Le ton a parfois des relents des années 1930 : « Nous avons affaire à un adversaire qui est différent de nous. Il n’agit pas ouvertement, mais caché, il n’est pas droit, mais tortueux, il n’est pas honnête, mais sournois, il n’est pas national, mais international, il ne croit pas dans le travail, mais spécule avec l’argent, il n’a pas de patrie parce qu’il croit que le monde entier est à lui (…). Nous avons fini par renvoyer chez eux le sultan et ses janissaires, l’empereur Habsbourg et ses fidèles, les soviets et leurs camarades, et maintenant nous allons en faire autant avec l’Oncle George et son réseau. S’il te plaît, retourne en Amérique et occupe-toi plutôt du bonheur des Américains. »
Ces propos sont désormais repris en boucle par tous les membres du Fidesz, qui les propagent comme autant « d’éléments de langage ». Viktor Orban se sent autorisé à les endosser, car la Hongrie aurait été rejointe, dans un combat mené auparavant en solitaire depuis son élection en 2010, par la Pologne, la Slovaquie, la République tchèque, l’Autriche et désormais les Italiens « qui ont dit non à l’immigration » à l’occasion des dernières élections. Hors de l’Union européenne, il cite également comme des « camarades de combat » les Etats-Unis qui ont « élu un président hostile à l’immigration », les Britanniques qui ont « choisi leur propre voie » et Israël qui « tient toujours ».
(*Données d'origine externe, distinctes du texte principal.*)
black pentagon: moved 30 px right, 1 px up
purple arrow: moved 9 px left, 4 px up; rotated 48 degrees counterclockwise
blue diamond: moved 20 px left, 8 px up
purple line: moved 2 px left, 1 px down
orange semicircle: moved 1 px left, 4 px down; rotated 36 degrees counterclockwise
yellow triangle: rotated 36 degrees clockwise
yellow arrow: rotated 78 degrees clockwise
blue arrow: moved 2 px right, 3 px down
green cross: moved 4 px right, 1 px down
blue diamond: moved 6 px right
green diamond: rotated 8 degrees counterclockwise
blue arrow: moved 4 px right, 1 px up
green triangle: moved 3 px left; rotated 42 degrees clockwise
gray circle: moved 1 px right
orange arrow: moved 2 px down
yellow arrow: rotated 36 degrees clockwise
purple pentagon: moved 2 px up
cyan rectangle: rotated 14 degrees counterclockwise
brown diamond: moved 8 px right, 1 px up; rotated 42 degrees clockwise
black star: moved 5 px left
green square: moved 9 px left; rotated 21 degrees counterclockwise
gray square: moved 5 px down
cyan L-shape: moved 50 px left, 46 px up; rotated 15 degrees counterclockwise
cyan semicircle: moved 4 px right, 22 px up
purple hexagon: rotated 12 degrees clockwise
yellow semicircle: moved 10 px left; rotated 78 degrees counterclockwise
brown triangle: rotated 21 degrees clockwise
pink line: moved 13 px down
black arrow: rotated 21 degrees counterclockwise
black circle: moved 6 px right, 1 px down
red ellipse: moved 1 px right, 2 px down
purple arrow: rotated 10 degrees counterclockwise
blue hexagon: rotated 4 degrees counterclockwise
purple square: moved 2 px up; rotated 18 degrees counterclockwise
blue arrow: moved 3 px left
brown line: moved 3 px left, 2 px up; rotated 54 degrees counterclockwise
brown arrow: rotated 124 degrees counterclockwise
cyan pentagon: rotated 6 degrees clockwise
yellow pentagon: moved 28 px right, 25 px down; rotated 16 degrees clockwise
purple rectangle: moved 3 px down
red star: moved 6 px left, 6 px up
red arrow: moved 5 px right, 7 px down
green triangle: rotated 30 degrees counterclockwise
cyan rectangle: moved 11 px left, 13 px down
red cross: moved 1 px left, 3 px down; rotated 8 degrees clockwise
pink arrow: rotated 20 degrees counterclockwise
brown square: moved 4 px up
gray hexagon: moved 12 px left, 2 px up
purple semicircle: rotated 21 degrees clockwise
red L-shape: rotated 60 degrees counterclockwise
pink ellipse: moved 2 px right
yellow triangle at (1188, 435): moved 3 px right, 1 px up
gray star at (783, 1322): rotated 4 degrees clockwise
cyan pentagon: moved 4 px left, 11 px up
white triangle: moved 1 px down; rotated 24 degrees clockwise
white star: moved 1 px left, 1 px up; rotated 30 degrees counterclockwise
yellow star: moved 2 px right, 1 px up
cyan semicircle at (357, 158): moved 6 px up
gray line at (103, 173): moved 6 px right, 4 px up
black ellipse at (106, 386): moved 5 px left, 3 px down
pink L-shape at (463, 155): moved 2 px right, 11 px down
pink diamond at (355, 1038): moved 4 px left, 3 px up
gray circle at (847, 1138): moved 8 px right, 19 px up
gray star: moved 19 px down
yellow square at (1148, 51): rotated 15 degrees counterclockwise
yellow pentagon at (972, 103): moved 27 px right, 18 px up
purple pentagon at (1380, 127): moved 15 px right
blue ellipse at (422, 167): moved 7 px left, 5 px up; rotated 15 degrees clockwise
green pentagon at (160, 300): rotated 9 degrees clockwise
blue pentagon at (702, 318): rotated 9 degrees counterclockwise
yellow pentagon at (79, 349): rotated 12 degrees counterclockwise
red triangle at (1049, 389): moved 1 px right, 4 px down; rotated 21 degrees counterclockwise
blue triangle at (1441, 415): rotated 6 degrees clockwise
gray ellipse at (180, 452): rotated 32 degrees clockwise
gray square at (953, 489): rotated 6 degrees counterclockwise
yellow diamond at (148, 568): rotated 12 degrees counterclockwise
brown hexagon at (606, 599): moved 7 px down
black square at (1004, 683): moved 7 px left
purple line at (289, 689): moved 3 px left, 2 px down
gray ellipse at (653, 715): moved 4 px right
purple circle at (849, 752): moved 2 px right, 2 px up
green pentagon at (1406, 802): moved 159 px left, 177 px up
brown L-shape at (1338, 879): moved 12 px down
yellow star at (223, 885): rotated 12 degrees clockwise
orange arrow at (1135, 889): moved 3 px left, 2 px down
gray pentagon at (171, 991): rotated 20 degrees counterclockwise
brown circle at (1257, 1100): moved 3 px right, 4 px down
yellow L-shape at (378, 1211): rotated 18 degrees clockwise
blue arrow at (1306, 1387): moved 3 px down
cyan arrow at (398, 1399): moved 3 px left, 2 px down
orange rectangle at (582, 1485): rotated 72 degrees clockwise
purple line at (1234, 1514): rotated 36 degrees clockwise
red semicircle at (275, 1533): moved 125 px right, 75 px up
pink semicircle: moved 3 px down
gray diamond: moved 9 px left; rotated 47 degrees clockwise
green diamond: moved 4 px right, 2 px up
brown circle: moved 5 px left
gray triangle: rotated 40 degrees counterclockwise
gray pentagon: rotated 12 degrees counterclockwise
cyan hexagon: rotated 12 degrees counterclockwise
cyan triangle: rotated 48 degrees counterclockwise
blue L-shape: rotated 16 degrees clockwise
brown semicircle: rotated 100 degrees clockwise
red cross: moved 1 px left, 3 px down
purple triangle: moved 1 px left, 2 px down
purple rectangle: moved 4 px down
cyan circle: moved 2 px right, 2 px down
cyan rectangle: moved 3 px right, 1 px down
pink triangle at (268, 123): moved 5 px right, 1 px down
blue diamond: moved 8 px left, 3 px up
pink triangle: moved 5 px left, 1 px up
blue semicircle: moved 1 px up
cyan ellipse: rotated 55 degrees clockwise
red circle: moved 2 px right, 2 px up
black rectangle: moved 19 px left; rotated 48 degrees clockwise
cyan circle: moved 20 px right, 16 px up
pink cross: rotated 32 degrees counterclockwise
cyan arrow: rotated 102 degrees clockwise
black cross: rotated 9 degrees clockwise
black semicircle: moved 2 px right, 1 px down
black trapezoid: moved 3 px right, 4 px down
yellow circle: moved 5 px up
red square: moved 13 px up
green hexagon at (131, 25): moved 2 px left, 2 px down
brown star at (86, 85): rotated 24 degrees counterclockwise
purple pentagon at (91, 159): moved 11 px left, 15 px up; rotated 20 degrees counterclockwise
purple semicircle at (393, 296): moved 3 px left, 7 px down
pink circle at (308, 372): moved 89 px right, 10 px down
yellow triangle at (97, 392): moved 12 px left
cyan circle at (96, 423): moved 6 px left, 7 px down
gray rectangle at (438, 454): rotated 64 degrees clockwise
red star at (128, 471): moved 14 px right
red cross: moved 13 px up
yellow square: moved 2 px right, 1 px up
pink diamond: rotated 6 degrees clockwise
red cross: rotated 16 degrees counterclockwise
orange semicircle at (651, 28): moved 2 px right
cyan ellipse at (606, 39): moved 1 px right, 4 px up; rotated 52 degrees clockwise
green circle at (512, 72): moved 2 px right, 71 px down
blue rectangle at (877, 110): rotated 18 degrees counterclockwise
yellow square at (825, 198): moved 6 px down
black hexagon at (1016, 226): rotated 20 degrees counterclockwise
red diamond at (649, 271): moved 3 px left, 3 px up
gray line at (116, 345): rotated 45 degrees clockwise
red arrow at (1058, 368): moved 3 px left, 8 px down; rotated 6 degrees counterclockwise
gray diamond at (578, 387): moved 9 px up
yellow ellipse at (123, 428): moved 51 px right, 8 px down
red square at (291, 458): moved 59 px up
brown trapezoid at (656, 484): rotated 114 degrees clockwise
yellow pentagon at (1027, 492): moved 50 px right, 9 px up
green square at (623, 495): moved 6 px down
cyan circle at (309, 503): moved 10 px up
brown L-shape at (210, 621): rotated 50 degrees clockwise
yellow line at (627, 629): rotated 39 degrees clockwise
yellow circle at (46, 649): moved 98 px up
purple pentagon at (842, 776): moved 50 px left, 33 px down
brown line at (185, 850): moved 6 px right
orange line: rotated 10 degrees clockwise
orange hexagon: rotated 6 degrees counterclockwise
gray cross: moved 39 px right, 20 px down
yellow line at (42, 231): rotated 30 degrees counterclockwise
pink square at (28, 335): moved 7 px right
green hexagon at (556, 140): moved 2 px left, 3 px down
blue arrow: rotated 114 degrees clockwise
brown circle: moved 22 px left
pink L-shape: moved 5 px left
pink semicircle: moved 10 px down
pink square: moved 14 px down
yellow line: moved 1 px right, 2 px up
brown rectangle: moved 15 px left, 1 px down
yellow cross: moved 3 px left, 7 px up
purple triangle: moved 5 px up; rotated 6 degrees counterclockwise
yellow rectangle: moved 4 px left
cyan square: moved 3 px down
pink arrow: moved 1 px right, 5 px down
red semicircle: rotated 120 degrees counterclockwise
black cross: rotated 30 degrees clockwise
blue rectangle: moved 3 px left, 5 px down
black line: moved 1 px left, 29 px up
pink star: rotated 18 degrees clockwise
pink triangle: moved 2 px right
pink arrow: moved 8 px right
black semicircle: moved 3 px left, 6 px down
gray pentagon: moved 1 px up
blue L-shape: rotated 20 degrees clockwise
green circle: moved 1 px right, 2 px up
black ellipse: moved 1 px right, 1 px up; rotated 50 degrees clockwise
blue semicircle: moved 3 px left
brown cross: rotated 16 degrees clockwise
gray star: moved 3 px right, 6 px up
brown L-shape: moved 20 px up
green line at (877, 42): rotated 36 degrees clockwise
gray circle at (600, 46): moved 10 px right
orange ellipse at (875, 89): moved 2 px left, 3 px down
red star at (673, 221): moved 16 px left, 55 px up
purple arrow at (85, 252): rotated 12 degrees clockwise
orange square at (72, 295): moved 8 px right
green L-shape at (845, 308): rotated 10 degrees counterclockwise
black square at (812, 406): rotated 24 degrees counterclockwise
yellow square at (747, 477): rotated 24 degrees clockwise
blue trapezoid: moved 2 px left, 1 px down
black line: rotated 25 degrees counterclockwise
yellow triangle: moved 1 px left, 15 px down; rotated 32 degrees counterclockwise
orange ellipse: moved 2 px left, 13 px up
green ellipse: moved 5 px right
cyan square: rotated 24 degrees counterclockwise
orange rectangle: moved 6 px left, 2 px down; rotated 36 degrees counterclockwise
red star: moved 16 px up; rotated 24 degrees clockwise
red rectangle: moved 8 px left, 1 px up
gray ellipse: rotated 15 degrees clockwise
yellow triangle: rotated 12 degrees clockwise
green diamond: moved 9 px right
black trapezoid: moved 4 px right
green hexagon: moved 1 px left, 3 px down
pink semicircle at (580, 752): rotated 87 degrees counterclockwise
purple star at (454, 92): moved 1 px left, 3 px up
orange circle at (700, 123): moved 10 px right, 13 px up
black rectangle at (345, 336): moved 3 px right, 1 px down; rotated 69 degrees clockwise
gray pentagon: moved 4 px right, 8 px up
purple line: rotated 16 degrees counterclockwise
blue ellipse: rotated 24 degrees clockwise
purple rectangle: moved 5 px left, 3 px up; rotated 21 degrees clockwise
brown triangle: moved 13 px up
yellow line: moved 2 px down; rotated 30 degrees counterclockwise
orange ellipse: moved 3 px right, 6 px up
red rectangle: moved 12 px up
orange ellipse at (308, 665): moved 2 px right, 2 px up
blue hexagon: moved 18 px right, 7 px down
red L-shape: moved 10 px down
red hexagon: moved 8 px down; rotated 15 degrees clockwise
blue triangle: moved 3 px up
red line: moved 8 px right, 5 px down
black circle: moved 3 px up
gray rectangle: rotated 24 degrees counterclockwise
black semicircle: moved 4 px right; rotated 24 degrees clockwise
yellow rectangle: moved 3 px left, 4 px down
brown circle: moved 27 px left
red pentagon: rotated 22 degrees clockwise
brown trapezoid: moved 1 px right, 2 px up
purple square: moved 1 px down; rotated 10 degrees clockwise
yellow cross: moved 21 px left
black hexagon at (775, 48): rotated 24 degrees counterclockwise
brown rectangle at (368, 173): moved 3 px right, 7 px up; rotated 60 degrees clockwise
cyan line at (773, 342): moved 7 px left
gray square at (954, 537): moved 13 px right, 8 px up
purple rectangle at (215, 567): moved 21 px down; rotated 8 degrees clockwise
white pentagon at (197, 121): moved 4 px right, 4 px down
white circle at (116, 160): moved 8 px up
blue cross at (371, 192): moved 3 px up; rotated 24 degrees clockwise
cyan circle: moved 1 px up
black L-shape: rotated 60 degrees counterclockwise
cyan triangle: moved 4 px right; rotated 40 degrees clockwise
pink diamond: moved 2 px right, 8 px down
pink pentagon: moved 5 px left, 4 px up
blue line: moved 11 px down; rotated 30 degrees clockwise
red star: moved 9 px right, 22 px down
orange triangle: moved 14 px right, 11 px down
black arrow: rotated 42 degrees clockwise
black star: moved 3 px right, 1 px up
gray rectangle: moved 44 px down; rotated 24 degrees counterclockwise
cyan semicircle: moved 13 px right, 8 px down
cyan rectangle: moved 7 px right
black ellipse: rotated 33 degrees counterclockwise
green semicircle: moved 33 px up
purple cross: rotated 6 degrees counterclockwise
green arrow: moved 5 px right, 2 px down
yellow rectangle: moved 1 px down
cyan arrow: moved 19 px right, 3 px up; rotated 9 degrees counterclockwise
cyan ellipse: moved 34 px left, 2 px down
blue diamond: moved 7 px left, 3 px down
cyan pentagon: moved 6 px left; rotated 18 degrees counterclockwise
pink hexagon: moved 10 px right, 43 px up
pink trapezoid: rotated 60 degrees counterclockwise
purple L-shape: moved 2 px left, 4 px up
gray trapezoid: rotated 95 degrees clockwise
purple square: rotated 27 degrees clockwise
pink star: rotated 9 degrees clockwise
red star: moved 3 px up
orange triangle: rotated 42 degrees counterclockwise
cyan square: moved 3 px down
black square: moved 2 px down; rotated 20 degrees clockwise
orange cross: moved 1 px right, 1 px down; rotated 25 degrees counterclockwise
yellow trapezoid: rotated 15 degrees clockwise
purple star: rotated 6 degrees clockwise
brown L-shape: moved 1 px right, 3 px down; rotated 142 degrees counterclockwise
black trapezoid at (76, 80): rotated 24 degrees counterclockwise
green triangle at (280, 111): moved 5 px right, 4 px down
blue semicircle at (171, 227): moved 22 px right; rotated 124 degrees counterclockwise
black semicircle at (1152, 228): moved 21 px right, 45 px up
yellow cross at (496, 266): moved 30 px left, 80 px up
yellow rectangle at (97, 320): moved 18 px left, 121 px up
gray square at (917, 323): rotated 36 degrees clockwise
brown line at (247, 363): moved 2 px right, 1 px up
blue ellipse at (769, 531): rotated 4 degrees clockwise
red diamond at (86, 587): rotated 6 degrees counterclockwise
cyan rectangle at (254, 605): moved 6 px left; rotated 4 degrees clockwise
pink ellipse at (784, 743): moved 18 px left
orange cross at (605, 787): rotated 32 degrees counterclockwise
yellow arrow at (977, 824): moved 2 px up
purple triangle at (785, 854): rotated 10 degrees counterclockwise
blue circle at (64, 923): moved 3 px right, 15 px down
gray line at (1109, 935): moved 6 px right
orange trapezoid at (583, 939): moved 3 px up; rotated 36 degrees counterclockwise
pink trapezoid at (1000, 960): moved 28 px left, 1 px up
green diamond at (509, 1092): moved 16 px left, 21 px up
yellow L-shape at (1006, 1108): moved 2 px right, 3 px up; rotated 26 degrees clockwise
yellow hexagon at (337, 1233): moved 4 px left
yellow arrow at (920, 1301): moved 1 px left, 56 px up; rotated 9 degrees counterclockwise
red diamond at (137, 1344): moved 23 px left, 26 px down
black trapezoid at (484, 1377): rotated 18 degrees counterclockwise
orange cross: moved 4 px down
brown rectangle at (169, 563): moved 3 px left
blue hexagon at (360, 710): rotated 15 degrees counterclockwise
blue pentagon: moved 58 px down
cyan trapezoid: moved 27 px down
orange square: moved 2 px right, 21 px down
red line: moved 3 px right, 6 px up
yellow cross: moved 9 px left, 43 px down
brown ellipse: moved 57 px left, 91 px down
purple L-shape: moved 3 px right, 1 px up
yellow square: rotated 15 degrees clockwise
Selon l’analyste politique Peter Kreko, directeur du think tank Political Capital, l’homme fort de Budapest souhaite « renforcer l’extrême droite et non la droite. Il est très intéressé par un remplacement des élites en Europe. Il espère que toutes les crises que vit actuellement le continent, et en premier lieu la crise migratoire, vont balayer le mainstream actuel ». Au sein duquel, pourtant, on ne lui connaît pas que des ennemis.